Meshwi (or Mishawayh, a form of Moses) Al-ʿUkbarī
MESHWI (or Mishawayh, a form of Moses) AL-ʿUKBARĪ
MESHWI (or Mishawayh , a form of Moses) AL-ʿUKBARĪ (second half of the ninth century), Jewish sectarian of Ukbara, near Baghdad. Later *Karaites refer to him as Meshwi Ba'albaki, since his followers emigrated from Babylonia to Syria in the tenth century. No details are known of the life of Meshwi, founder of a sectarian movement whose members are known as Misḥawayhites.

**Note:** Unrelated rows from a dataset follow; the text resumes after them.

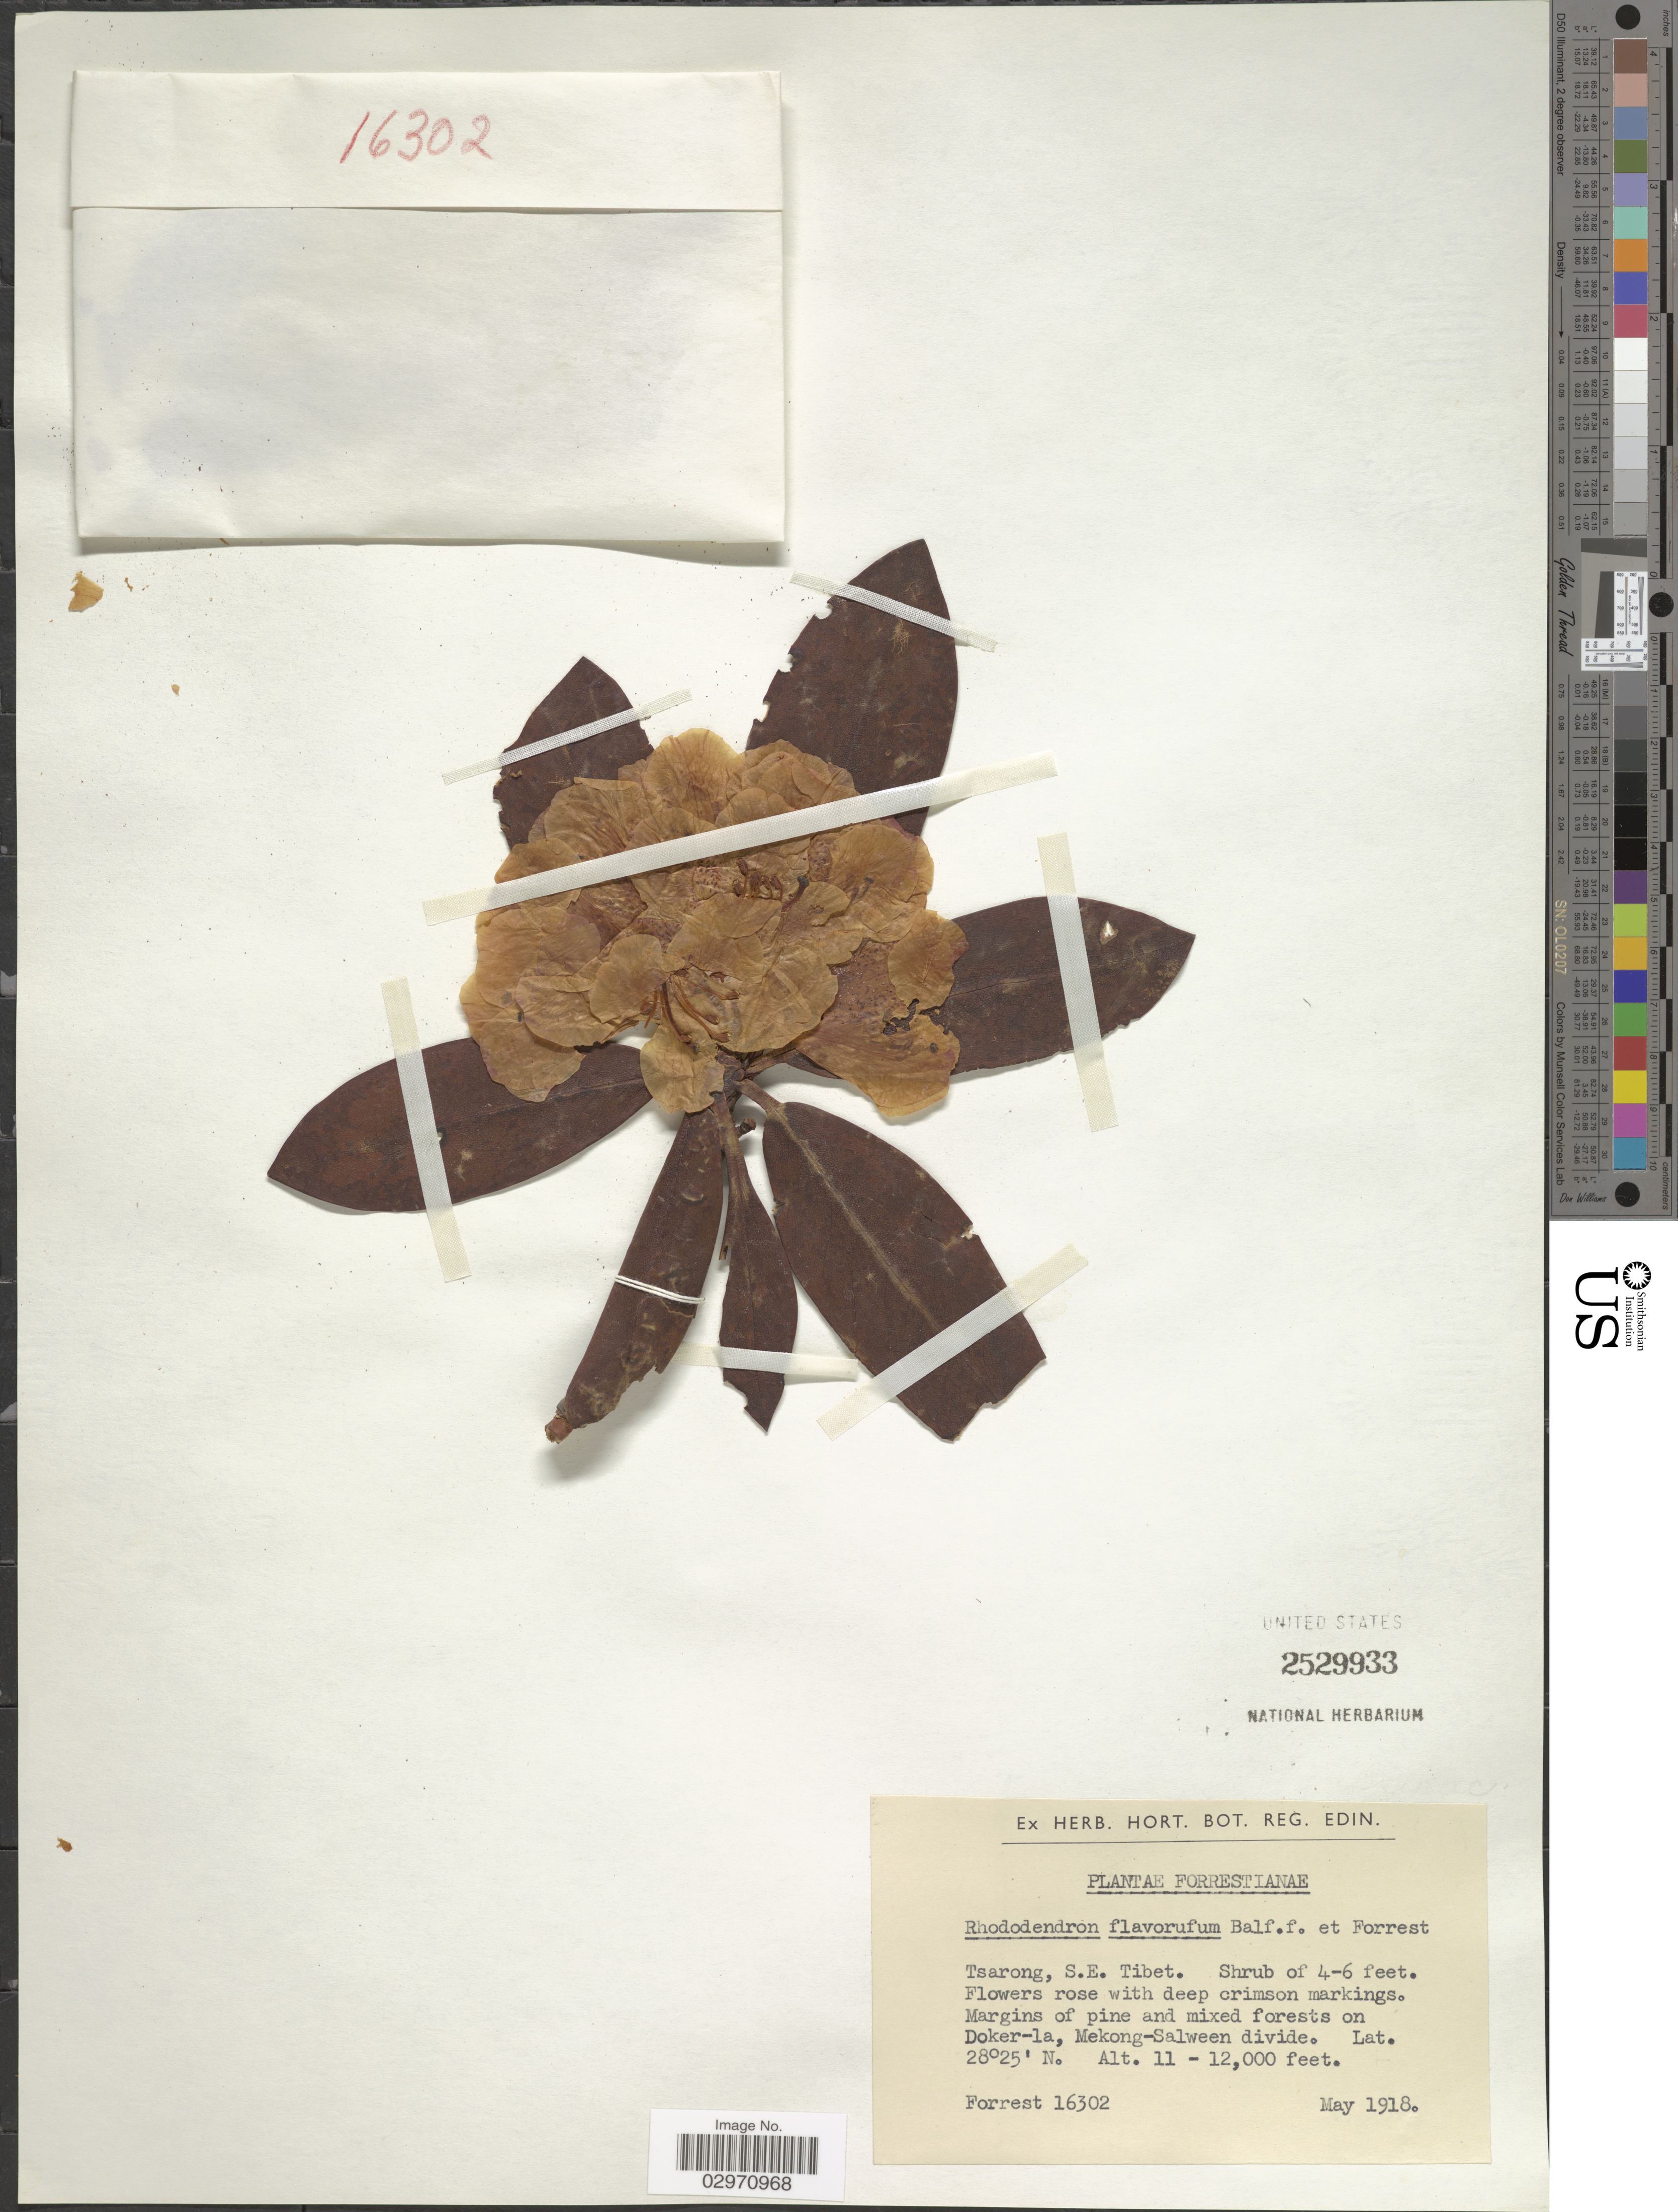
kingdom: Plantae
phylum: Tracheophyta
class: Magnoliopsida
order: Ericales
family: Ericaceae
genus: Rhododendron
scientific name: Rhododendron flavorufum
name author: Balf. f. & Forrest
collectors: -. Forrest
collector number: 16302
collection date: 1918-05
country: China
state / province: Xizang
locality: Tsarong, S.E. Tibet. On Doker-la, Mekong-Salween divide.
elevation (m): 3353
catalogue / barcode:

No writings of his are known, and his opinions and teachings have been preserved only in the writings of his opponents. His teachings differed in many ways from Rabbinic and Karaite Judaism. This is particularly evident in his calendar computations. According to Meshwi, the first day of Passover must always fall on a Thursday, Shavuot on a Sunday, and the Day of Atonement on a Saturday. As he claimed that the day spanned from dawn to dawn, his followers observed the Sabbath from the dawn of Saturday to the dawn of Sunday. He also claimed that no sacrifices were offered at the Tabernacle on Saturdays, interpreting Numbers 28:10 to mean that the burnt-offering must be sacrificed on Friday for Saturday. Many deviations from tradition were ascribed to him by his opponents: in his commentary on Leviticus Saadiah Gaon refers to Meshwi's permitting the fat of animals which were not sacrificed at the altar to be eaten. The 11th-century Karaite scholar, Tobias b. Moses, attacked him as a heretic for declaring many pentateuchal laws void. Meshwi may have been influenced by his contemporary, the heretic Hiwi al-Balkhī. Remnants of the Mishawayhites survived until the 12th century; *Benjamin of Tudela, who met them in Cyprus, relates their heretical manner of observing the Sabbath, and Abraham *Ibn Ezra, in his commentary on Exodus 16:24 and in his epistle on the Sabbath, refers to their interpretation of Genesis 1:5 and their observance of the Sabbath. It is striking that the interpretation of *Samuel ben Meir (Rashbam) of Gen. 1:5 corresponds to that of Meshwi.
bibliography:
Ankori, Karaites in Byzantium (1959), 372–417 and index; S.A. Poznański, in: rej, 34 (1897), 161–91; L. Nemoy, in: huca, 7 (1930), 330, 389–90; Y. Rosenthal, in: yivo-Bleter, 21 (1943), 79.